The temperature coefficient of a reaction is 2.5. If the rate constant at ${{T}_{1}}\text{ K}$ is $2.5\times {{10}^{-3}}{{s}^{-1}}$, the rate constant at ${{T}_{2}}\text{ K}$is: $\left( {{T}_{2}}>{{T}_{1}} \right)$
[A] $6.25\times {{10}^{-3}}$
[B] $1.0\times {{10}^{-2}}$
[C] $6.25\times {{10}^{-2}}$
[D] $1.0\times {{10}^{-3}}$

Answer 1

To solve this question, we can use the relation between the rate constant and the temperature coefficient. The relation states that, temperature coefficient is the ratio of the rate constant of a reaction at two different temperatures.

Complete step by step answer:
In the question, the temperature coefficient is given to us and we have to find out the rate constant at a different, higher temperature.
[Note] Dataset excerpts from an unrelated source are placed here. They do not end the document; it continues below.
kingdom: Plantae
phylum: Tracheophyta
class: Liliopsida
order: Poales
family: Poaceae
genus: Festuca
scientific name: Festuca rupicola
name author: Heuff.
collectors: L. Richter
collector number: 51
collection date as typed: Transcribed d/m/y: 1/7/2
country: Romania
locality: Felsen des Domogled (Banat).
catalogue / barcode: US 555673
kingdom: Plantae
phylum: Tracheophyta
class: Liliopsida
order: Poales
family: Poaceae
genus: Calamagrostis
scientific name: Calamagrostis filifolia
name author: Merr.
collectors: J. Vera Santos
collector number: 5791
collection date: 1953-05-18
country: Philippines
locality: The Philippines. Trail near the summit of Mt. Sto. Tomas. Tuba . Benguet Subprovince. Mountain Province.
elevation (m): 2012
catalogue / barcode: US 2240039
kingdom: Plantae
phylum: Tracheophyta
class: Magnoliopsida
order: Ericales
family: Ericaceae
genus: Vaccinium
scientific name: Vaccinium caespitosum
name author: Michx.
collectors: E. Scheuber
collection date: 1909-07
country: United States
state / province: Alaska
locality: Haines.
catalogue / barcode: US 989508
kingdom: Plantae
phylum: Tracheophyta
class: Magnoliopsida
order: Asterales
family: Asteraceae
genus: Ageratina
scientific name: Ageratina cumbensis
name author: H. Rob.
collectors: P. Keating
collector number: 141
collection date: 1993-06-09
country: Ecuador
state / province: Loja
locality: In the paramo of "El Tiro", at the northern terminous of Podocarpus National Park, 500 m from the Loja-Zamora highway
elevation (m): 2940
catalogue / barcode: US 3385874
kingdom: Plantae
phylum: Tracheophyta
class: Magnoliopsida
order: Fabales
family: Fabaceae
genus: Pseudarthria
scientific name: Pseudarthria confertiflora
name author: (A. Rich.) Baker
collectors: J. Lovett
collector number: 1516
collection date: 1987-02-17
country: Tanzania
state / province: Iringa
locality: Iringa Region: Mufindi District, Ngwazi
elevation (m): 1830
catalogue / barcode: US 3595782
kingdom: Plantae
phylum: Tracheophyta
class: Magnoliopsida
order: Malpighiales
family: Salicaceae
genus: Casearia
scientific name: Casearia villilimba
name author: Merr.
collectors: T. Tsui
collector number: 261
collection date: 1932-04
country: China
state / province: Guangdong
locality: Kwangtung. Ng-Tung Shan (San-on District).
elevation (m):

Before getting into how to solve this, let us understand what is temperature coefficient and rate constant.
In chemical kinetics, we use the term rate constant to indicate a relationship between the rate of chemical reaction and the molar concentration of the reactant.
We can find out the rate constant by the concentration of reactants and the order of the reaction.
However, here we can use the temperature coefficient given to us to find out the rate constant at the given temperature.
Temperature coefficient of a reaction is the ratio of rate constants at two different temperatures when the temperature increases 10 degree Celsius.
Therefore, using this we can write that the temperature coefficient given to us will be equal to the ratio of the rate constant at the higher temperature to the rate constant at the lower temperature.

It is given to us that ${{T}_{2}}$ is higher than ${{T}_{1}}$. Therefore, we can write that-
$\dfrac{{{K}_{{{T}_{2}}}}}{{{K}_{{{T}_{1}}}}}=2.5$
Where the rate constant at temperature ${{T}_{2}}$ kelvin is denoted by ${{K}_{{{T}_{2}}}}$ and the rate constant at temperature ${{T}_{1}}$ kelvin is denoted by ${{K}_{{{T}_{1}}}}$.
The value of rate constant at ${{T}_{1}}$ kelvin is given to us which is $2.5\times {{10}^{-3}}{{s}^{-1}}$.

Therefore, we can write that-
$\begin{aligned} & \dfrac{{{K}_{{{T}_{2}}}}}{2.5\times {{10}^{-3}}{{s}^{-1}}}=2.5 \\\ & or,{{K}_{{{T}_{2}}}}=2.5\times 2.5\times {{10}^{-3}}{{s}^{-1}}=6.25\times {{10}^{-3}}{{s}^{-1}} \\\ \end{aligned}$
Or, the rate constant at ${{T}_{2}}\text{ K}$ is $6.25\times {{10}^{-3}}{{s}^{-1}}$.
So, the correct answer is “Option A”.

Note: The rate of a reaction increases upon increasing the temperature according to the equation given by Arrhenius. As we can see the rate constant increased at a higher temperature. However, the rate constant rapidly increases with the increase in temperature but at a very high temperature, the rate of increase falls off eventually.